# Making Glow Sticks For Fishing



## bucky73 (Jun 3, 2017)

Hi just thought I would share this for you cat fisherman. I have been doing this for years and it works great:


----------



## Doboy (Oct 13, 2008)

OMG bucky,,,,, I hate to rain on someones parade, but that's a lot of work?
And Thanks for taking the time to post the link.
He doesn't say, How much per unit?



FWIW,,, here's some very simple ways that someone might be interested in trying;

I ordered 100 (glow light sticks) pieces off of Ebay, & my Wife & I used them on the end of our surf poles,,,,,, SIMPLY ATTACHED with a rubber band or twist tie!
They worked great for night fishing the NC OBX SURF.
* One $.09 light will last all night.

https://www.ebay.com/itm/JOYIN-200-...318693?hash=item4450429be5:g:KmQAAOSwb4VeDXHA
*
And, if you want a light that's already put together, with a battery & switch, use an arrow nock LED. $1 each ;>)
*
https://www.ebay.com/itm/12-6PCS-Ar...hash=item4b6ad0712e:m:mtqcr6JI39ZF96WiohEHpUQ

Hope I helped to save some time & $$$$$

Switched;
https://www.ebay.com/itm/2-Packs-6Pcs-Pack-Red-Lighted-Nock-New-Long-Time-I-D-7-62mm-For-Crossbow/254008390057?ssPageName=STRK:MEBIDX:IT&_trksid=p2057872.m2749.l2649*


----------



## bucky73 (Jun 3, 2017)

I guess buying glow sticks is a solution too but it's not alot of work or money plus glow sticks have a shelf life. I personally have bought glow sticks that didn't last an hour hour fishing. The cost is around 75 cents each with a new battery about 1 x a year for the weekend fisherman


----------



## Doboy (Oct 13, 2008)

"The cost is around 75 cents each with a new battery about 1 x a year for the weekend fisherman"
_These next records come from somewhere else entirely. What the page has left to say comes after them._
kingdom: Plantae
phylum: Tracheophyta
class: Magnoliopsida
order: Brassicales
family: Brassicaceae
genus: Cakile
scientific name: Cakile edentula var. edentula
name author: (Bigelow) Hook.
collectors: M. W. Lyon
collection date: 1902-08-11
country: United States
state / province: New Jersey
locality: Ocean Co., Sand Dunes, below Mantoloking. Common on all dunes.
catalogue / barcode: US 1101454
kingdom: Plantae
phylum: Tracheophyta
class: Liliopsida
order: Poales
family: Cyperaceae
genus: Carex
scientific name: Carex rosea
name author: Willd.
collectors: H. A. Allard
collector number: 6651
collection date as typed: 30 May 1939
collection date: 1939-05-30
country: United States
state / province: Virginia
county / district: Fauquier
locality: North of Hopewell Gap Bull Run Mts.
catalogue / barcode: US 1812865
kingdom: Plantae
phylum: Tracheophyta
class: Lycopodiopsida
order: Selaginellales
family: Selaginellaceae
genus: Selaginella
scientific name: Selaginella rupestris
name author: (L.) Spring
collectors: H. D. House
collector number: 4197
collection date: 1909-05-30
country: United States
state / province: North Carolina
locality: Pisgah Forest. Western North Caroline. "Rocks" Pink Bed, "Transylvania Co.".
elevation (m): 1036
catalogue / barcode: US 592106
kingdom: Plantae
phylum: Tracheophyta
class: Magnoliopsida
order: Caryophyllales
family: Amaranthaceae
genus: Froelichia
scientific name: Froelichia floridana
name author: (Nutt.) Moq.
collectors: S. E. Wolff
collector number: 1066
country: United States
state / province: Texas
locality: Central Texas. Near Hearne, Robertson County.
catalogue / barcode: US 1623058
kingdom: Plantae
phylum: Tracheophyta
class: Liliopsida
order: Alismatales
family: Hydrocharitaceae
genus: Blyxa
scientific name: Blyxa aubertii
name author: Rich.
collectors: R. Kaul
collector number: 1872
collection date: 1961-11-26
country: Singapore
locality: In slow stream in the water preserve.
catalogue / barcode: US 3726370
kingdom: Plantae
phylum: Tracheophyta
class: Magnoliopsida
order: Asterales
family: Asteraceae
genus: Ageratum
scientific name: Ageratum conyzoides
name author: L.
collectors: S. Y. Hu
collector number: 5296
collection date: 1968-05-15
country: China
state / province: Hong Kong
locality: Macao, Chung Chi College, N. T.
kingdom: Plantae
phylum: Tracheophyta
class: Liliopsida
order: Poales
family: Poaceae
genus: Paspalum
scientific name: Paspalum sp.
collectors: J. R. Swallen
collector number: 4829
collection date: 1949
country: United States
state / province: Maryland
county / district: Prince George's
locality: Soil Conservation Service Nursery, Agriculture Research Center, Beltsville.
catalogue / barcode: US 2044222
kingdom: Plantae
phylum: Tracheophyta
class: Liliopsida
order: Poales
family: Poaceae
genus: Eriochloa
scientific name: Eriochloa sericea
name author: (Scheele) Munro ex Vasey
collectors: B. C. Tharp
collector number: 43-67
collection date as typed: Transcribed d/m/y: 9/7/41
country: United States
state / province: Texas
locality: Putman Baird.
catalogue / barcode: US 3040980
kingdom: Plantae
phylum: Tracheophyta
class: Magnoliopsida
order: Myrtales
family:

I NEVER figured that your battery deal would end up being under a buck,,,,, 
if that's the case, it would definitely be worth the assembly time.
lol,,, & now I'll have to check my supply of 2yo glow stix,,,,,, see if they still work!? 

Thanks


----------



## bucky73 (Jun 3, 2017)

When they go old they wont glow long but if you want to make them you can do it under $1 but what makes them great is that you attach it and forget it after it is made you just replace the watch battery on occasion I have forgot to turn them off and 2 weeks later they are still glowing fairly bright if you equate that to fishing time that's a lot of fishing. Batteries on Amazon work just fine


----------



## Blue Pike (Apr 24, 2004)

A nice little DIY ---------- Thanks for posting it 73

https://www.youtube.com/channel/UCAcyk4DjuWBt5zYdcEYZzJw


----------



## bucky73 (Jun 3, 2017)

Blue Pike said:


> A nice little DIY ---------- Thanks for posting it 73
> 
> https://www.youtube.com/channel/UCAcyk4DjuWBt5zYdcEYZzJw


My pleasure!


----------



## Shaun69007 (Sep 2, 2009)

I go to Dollar Tree and buy the glow stick bracelets for a dollar (I think there are like 6) then i electrical tape the snaps to my pole. one up and one further down. when done i toss the old ones and next time i just put the new one back in the clips i leave attached to my pole. Plus when fishing multiple poles they come in different colors so when fishing with friends and multiple poles and not paying much attention you can holler green or blue etc so you know which pole is going.


----------



## bucky73 (Jun 3, 2017)

Used to do that too and it's a viable solution but I have found myself losing going when they were closed not remembering to get them or just didn't have time with work so I started making them I am still using my first 2 I made 5 years ago


----------